Directions:
Search the data for the string "about" and gather each line it is in.

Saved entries

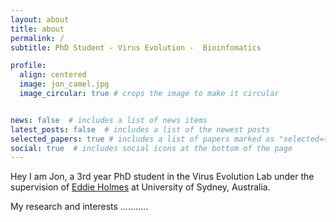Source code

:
 ```yaml
---
layout: about
title: about
permalink: /
subtitle: PhD Student - Virus Evolution -  Bioinfomatics

profile:
  align: centered
  image: jon_camel.jpg
  image_circular: true # crops the image to make it circular


news: false  # includes a list of news items
latest_posts: false  # includes a list of the newest posts
selected_papers: true # includes a list of papers marked as "selected={true}"
social: true  # includes social icons at the bottom of the page
---
```


Hey I am Jon, a 3rd year PhD student in the Virus Evolution Lab under the supervision of [Eddie Holmes](https://www.sydney.edu.au/medicine-health/about/our-people/academic-staff/edward.holmes.html) at University of Sydney, Australia.

My research and interests ...........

The completed task:
layout: about
title: about
Hey I am Jon, a 3rd year PhD student in the Virus Evolution Lab under the supervision of [Eddie Holmes](https://www.sydney.edu.au/medicine-health/about/our-people/academic-staff/edward.holmes.html) at University of Sydney, Australia.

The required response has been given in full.